Reviewed by Jerry Kraft
"Vesta" is a didactic drama; it's a play
intended to teach and to illustrate, in this case the issues related to the end
of life as a medical, legal and social issue. Because it is a drama, however,
it is also a presentation of distinct individuals in conflict: Vesta and her
family, and the doctors, social workers, long-care managers and bureaucrats who
are inevitably involved in her decline and ultimate passing.
Bryan
Harnetiaux's
play has been widely produced, primarily in educational settings as an impetus
to discussion and explanation of the issues and dynamics of dying. This is its
first professional production, done as an Actors Equity Members Project Code
production, and for all its modest production values, essentially a bare stage
in the basement at CHAC, the acting and directing is elegant and accomplished,
the drama richly realized and effective.
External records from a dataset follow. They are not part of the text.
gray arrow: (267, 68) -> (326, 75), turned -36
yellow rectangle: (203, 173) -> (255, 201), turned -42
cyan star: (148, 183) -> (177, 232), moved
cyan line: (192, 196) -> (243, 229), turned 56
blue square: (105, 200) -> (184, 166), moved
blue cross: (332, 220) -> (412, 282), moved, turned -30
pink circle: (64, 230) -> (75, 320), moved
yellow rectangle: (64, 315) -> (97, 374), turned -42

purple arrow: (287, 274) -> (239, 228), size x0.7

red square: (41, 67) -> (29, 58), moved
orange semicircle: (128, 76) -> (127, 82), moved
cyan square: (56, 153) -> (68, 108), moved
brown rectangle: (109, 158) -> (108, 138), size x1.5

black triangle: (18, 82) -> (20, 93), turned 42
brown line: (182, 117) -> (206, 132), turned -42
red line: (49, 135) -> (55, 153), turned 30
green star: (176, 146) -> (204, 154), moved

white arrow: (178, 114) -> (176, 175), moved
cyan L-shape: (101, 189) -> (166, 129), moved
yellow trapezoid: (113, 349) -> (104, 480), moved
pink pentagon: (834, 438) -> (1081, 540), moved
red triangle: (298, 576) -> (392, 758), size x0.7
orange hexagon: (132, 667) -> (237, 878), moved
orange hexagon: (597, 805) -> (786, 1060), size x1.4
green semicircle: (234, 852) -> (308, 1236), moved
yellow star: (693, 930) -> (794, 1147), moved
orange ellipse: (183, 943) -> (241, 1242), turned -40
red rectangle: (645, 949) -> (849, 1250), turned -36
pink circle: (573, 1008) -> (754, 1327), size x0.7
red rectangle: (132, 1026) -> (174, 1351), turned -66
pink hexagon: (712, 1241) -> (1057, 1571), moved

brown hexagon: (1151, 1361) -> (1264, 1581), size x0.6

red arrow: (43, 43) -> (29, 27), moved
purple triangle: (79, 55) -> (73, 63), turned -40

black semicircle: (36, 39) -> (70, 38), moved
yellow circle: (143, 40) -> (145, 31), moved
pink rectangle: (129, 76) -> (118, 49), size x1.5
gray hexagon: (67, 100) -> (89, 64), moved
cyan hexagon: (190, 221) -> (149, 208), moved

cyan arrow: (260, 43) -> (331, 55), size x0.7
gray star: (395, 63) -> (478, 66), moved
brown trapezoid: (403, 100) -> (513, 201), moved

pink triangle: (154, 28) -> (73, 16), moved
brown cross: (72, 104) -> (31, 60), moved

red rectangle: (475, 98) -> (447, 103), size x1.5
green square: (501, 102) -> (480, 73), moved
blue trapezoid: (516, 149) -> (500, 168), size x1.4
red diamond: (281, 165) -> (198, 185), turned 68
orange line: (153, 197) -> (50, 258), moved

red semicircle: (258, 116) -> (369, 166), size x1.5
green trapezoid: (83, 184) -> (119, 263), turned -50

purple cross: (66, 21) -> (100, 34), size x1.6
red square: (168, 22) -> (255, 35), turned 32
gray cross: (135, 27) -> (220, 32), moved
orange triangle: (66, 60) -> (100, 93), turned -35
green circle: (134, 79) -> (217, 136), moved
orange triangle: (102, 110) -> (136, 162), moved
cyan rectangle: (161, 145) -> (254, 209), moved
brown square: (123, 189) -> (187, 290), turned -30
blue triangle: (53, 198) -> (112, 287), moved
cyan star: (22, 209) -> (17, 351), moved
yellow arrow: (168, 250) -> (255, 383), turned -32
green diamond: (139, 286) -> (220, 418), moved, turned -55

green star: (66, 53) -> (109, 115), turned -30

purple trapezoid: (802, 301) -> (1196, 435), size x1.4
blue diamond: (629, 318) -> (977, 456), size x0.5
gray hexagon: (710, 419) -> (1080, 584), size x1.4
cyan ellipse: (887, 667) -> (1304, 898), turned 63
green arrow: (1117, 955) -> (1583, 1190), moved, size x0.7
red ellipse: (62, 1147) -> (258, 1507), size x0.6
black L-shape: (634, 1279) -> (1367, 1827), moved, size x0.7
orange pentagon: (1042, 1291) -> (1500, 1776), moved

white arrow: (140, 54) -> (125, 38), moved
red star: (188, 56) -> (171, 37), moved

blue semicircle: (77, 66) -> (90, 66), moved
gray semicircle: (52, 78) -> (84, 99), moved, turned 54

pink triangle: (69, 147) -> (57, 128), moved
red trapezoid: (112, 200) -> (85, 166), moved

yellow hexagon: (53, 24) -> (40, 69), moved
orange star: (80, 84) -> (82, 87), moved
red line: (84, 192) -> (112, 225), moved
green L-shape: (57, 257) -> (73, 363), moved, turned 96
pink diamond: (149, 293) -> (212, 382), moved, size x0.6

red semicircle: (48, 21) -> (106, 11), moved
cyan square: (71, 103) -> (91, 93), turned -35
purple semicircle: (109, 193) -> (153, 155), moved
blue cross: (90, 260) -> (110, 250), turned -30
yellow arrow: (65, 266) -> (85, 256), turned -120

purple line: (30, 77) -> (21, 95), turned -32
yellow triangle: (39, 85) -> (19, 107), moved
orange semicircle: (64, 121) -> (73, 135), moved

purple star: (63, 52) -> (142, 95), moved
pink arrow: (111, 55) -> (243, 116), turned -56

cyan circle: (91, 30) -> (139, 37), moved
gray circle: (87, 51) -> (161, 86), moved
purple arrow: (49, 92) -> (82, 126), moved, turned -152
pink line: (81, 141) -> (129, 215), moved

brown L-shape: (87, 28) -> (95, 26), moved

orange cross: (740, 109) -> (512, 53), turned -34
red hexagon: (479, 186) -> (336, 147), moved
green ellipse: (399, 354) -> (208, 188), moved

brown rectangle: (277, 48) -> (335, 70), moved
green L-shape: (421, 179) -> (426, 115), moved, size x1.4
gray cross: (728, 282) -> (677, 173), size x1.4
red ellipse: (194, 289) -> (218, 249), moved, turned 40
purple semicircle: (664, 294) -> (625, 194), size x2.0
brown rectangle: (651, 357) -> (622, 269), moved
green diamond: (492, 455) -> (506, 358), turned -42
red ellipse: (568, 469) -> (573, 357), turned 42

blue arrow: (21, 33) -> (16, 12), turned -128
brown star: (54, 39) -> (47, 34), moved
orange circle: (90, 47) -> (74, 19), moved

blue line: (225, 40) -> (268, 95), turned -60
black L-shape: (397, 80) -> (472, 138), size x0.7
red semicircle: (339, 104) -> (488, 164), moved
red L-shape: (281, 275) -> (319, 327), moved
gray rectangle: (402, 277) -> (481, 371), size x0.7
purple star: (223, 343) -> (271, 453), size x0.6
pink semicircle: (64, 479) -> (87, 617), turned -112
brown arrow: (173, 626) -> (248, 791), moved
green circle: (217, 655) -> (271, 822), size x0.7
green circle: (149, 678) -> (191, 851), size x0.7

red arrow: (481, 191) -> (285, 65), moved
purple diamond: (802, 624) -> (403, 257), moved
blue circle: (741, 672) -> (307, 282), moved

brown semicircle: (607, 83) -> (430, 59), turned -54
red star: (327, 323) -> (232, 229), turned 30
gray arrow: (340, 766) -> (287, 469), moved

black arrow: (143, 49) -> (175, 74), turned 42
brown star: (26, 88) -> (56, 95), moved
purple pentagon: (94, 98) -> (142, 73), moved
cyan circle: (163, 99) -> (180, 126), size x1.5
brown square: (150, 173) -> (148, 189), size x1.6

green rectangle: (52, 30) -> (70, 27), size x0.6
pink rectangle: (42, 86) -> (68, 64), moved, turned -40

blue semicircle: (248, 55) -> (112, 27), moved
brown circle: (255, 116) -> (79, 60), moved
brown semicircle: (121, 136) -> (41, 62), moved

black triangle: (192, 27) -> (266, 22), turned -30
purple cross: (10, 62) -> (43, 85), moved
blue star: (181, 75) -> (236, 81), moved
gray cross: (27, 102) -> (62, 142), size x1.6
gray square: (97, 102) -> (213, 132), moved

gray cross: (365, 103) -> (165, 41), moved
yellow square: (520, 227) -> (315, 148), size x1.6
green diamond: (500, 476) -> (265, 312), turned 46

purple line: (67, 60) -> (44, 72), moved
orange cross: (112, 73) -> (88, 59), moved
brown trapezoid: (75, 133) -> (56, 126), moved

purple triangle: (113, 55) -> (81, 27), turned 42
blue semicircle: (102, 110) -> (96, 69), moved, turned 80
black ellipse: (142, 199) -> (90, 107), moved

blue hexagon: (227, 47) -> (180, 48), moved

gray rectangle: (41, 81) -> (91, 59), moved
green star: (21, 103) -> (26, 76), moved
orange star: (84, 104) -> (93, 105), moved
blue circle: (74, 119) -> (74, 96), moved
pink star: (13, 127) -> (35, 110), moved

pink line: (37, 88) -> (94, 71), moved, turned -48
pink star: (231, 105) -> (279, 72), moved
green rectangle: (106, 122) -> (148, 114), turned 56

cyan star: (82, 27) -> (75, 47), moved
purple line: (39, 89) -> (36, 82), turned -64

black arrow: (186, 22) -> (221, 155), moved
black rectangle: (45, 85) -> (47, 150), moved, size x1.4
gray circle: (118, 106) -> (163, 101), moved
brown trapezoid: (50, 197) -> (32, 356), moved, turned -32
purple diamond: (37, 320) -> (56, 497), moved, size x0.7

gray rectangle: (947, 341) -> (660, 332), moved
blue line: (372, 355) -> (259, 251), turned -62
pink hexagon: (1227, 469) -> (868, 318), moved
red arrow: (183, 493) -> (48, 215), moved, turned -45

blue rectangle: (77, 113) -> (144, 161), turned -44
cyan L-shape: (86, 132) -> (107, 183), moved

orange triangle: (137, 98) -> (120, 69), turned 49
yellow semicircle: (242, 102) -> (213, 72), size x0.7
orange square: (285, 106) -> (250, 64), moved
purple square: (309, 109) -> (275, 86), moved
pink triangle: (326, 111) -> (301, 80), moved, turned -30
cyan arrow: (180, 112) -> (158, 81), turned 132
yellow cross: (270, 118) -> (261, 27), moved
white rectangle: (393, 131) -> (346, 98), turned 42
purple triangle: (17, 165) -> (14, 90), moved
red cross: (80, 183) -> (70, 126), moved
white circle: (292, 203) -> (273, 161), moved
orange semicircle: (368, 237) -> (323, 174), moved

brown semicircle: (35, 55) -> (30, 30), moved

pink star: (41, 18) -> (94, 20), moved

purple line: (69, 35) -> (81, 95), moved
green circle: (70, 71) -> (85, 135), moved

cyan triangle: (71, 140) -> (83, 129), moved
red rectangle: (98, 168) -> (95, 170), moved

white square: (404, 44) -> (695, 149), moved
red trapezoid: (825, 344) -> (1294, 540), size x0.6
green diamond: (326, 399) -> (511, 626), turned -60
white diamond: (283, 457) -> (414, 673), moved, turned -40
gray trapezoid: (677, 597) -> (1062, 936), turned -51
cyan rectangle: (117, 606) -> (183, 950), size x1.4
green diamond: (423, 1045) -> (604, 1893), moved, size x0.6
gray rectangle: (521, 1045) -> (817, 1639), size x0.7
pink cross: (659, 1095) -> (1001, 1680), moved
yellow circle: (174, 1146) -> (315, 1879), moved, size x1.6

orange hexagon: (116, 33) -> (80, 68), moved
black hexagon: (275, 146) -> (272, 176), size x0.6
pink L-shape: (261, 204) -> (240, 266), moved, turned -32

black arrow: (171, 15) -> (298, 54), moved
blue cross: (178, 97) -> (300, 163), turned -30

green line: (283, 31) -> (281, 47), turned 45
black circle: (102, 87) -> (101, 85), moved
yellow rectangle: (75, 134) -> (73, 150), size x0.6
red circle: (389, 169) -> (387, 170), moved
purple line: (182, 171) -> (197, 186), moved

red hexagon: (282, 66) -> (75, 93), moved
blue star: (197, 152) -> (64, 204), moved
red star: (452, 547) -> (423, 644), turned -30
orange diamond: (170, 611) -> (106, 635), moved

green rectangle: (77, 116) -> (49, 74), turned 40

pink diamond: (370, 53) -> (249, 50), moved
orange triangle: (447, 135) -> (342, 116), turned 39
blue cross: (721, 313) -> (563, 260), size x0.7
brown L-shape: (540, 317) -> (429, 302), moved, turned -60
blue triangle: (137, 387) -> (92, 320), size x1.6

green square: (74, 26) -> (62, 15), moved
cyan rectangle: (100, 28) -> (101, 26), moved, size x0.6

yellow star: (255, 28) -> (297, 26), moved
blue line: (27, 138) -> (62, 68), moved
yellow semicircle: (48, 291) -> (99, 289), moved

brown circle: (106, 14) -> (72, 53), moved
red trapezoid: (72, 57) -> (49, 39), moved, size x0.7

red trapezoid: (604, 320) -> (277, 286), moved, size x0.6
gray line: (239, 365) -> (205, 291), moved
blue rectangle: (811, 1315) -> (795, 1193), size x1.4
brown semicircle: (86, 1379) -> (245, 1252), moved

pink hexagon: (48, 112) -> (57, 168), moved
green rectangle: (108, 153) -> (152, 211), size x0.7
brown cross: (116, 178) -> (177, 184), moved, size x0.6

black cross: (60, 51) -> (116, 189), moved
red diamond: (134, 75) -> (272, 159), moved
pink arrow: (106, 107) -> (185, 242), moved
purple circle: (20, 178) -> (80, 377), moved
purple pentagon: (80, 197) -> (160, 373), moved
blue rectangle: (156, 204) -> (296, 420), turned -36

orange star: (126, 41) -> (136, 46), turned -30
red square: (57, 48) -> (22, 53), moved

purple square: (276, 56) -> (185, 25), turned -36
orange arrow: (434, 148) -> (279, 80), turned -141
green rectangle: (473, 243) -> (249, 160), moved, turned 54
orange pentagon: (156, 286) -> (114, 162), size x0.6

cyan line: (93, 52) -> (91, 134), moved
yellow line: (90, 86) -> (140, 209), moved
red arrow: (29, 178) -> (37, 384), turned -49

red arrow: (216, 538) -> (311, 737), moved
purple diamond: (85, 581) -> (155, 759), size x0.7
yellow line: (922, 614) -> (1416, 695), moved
Allen Fitzpatrick directs this skilled ensemble to
a tight and well-modulated performance.
In
the lead role as Vesta, Megan Cole is simply brilliant, and I choose the adjective
carefully. It is precisely that simplicity and subtlety in her portrayal that
allows the play to blend the complex, contradictory, irascible and insightful
nature of Vesta's character with the universal and mundane specifics of her
circumstance. From her initial "minor" stroke through the loss of her
independence, her home, her property, more of her health and even an inch of
her height, we see a woman who remains clear-minded about who she is and where
she is in her life. That strength of personality allows the others to play off
the sheer substance and immutability of this woman whom each of them would like
to re-shape in some way, but cannot.
I
think the play's title is unfortunate, since it tells us nothing about the
content or character of the play until after we've seen it. At that point,
however, we fully understand that this play is, above all, about one very
distinctive and compelling woman. That her journey illustrates issues makes her
no less human, no less individual, in no way a bulletin board for
talking-points to be tacked on. Ms. Cole makes Vesta this one particular woman,
and this one woman alone.
As
her daughter, Carol, Cynthia Whalen nicely presents a wife and mother torn from her everyday
life to engage all the complexities of a dying parent's situation. The
mother/daughter relationship is tangled and painful, yet her strength and
maturity compel her to act responsibly, if not always "correctly." Of
course, knowing what is "correct" is one of the key conflicts for
everyone in the play. I also admired Brian Ibsen as the social worker, Marc. His
easy compassion and genuine affection for Vesta is not lost when he ends his
involvement because, well, he's not being paid any more. She is his friends,
but she is also just a part of his caseload. That's the reality. Britni
Reinertsen was
fine as the granddaughter, Kelly, although the role doesn't really go much
beyond the stereotype of a self-involved, relatively insubstantial college
girl.
Her
reading of Theodore Roethke's great villanelle, "The Waking" doesn't
quite earn the depth and magnitude of the poem. That seems to me less about her
delivery than because the play doesn't really earn the poem so much as it
confiscates it, borrowing resolution and consequence not entirely accomplished
by the action of the drama itself. I also felt the anguish and emotional
expression in her death-bed scene was a bit over the top, and would have been
better more internalized and contained than so physically expressed. That was
the only point where I thought the performance lost a bit of its control.
The
ninety-minutes of "Vesta" seems to me exactly the right length, and
the issues of family dynamics and personal recognition involved in the dying of
a loved-one were familiar, believable and frequently moving. There was just
enough humor to keep it from feeling academic or tedious. Above all, this was a
wonderful realization of Mr. Harnetiaux's worthy and sincere script. At one
point, Vesta describes a dream she has, a nightmare, wherein she is somewhere
under a dark street, pushing a button and waiting. I think that's a great
metaphor for the last ride we all take, and for how it feels to all of us who
stand beside her, stand beside the button, for all of us who wait.